■ **Extrait choisi**
»»
Violences familiales : L’insoutenable cruauté des hommes

Selon les résultats d’une étude menée par le haut-commissariat au Plan (HCP) et qui vient d’être rendue publique fin novembre 2022, le coût des violences au sein de la famille atteint 1,98 milliard de dirhams. Intitulée «Coût économique de la violence à l’encontre des filles et des femmes : Dépenses et perte de revenus des ménages», ces résultats publiés par le HCP découlent d’une enquête nationale réalisée en 2019 avec l’appui d’ONU Femmes au Maroc.  

 

Par Abdelhak Najib
Écrivain-journaliste

 

 

Les données du HCP ne souffrent aucune ombre. La violence physique coûte plus cher que toutes les autres formes de violence au Maroc. Son coût est estimé à 1,67 milliard de dirhams (MMDH) contre 308 MDH pour la violence sexuelle.

Le HCP explique que ce montant découle des dépenses effectuées pour des soins de santé (737 MDH), pour des recours aux services juridiques et judiciaires (406,8 MDH), et pour l’hébergement en cas d’abandon du domicile conjugal (293,1 MDH), pour le remplacement et la réparation des biens endommagés avec 11,3% (185 MDH). Sans parler du coût indirect de la violence conjugale et qui est estimé à 351 MDH. Il s’agit de la prise en charge des travaux domestiques, du travail rémunéré et/ou de la scolarisation des enfants.

On le voit bien, les Marocains deviennent de plus en plus violents. Au-delà des violences urbaines et de la criminalité galopante à laquelle on assiste depuis plusieurs années, avec la multiplication des agressions, avec ou sans armes, au-delà des crimes liés à l’usage et l’abus des drogues de tous genres, au-delà des phénomènes urbains comme le hooliganisme, les Ultras et les guerres larvées des gangs, au-delà des violences sexuelles, des viols, du harcèlement et des kidnappings, les violences domestiques, au sein du couple, au sein de la famille prennent des proportions très inquiétantes.
««
■ **Consignes et exigences**
Selon l'extrait sur le coût des violences familiales au Maroc, quel montant le HCP attribue-t-il à la violence sexuelle ?

■ **Ensemble des items**
»»
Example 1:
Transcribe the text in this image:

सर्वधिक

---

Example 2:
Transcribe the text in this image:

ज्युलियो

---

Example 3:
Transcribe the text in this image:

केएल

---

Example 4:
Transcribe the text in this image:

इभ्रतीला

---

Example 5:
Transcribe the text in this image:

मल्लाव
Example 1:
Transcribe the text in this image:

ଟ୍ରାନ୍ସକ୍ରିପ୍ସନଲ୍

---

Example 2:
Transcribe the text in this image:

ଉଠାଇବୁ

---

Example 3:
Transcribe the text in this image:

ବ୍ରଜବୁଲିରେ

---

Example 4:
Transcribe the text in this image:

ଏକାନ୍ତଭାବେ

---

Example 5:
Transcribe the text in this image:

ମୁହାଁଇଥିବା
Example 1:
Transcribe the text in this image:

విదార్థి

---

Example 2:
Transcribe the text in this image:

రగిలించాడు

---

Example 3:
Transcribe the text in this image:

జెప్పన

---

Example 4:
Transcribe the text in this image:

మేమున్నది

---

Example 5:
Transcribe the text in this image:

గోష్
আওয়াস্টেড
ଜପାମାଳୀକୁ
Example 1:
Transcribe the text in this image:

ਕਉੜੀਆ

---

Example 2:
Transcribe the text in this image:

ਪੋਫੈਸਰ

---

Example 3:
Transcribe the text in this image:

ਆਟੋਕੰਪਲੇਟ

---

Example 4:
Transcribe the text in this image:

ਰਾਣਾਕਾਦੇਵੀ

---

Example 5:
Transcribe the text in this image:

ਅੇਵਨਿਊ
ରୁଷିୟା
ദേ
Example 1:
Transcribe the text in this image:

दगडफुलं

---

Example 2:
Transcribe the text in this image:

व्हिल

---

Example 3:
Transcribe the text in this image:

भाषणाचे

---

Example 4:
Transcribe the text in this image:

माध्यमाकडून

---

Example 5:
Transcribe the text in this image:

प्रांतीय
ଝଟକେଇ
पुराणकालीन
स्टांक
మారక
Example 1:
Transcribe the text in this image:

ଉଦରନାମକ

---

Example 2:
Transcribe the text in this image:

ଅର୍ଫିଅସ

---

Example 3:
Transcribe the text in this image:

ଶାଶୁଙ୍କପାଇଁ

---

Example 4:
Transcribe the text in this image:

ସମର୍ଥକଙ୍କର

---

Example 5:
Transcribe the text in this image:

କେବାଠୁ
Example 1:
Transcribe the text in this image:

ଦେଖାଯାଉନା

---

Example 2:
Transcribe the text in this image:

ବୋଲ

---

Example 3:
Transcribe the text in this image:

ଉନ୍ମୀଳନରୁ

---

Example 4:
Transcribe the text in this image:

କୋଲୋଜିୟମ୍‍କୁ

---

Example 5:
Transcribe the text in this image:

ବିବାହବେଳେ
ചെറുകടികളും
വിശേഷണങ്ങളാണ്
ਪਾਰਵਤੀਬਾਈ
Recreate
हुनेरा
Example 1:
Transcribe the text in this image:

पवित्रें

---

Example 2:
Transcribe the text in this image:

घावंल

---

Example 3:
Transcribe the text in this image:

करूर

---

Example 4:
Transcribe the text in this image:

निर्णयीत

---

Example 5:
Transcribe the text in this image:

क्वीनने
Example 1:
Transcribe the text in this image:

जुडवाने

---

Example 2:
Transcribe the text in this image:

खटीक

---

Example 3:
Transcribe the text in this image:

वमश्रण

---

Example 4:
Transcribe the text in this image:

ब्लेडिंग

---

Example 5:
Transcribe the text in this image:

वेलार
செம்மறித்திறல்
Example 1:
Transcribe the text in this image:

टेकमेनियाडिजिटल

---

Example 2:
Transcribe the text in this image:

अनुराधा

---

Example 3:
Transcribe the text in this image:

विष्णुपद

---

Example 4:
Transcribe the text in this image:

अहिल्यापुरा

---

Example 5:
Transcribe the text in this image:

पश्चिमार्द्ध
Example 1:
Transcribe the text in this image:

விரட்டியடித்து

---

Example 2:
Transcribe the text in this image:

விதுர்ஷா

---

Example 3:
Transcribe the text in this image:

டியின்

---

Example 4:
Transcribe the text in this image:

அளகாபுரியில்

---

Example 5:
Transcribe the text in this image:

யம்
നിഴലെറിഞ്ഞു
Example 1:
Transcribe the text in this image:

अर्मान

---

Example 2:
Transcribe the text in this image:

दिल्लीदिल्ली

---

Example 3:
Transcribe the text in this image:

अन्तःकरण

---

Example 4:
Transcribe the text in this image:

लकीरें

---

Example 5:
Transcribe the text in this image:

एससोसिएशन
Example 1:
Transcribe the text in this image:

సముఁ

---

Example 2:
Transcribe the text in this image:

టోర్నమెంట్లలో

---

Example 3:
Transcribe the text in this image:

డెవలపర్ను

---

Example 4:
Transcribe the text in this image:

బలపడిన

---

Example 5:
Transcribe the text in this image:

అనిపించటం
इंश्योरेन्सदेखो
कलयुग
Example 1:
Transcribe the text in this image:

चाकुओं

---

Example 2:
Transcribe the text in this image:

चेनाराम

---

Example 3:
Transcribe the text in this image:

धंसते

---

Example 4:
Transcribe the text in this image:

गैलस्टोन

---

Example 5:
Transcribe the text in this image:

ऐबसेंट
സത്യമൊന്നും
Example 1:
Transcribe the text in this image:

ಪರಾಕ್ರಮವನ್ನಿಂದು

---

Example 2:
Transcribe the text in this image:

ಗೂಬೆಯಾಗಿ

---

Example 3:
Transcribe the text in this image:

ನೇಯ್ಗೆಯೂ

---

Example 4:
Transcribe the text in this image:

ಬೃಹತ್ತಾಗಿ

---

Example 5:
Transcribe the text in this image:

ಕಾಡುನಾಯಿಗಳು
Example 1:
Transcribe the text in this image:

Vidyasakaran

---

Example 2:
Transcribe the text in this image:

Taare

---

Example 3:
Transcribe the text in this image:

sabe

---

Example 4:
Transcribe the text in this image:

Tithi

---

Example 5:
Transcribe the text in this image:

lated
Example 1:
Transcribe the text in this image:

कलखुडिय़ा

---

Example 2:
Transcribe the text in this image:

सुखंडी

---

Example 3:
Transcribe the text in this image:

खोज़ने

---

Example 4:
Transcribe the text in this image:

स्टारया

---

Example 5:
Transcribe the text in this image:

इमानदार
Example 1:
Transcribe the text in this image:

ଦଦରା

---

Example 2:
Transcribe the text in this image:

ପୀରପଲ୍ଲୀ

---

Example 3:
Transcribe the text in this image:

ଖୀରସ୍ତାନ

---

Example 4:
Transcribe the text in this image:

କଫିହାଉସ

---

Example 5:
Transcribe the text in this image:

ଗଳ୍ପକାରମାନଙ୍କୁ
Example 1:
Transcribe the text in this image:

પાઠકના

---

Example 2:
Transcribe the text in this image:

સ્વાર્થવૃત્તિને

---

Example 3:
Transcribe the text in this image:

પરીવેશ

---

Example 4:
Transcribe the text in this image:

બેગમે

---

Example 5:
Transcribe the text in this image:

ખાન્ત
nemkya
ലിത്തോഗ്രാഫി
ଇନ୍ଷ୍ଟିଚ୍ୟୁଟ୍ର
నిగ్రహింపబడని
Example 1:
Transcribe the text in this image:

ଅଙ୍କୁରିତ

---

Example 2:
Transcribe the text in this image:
««
■ **Réponse complète**
Le HCP l'estime à 308 millions de dirhams (MDH).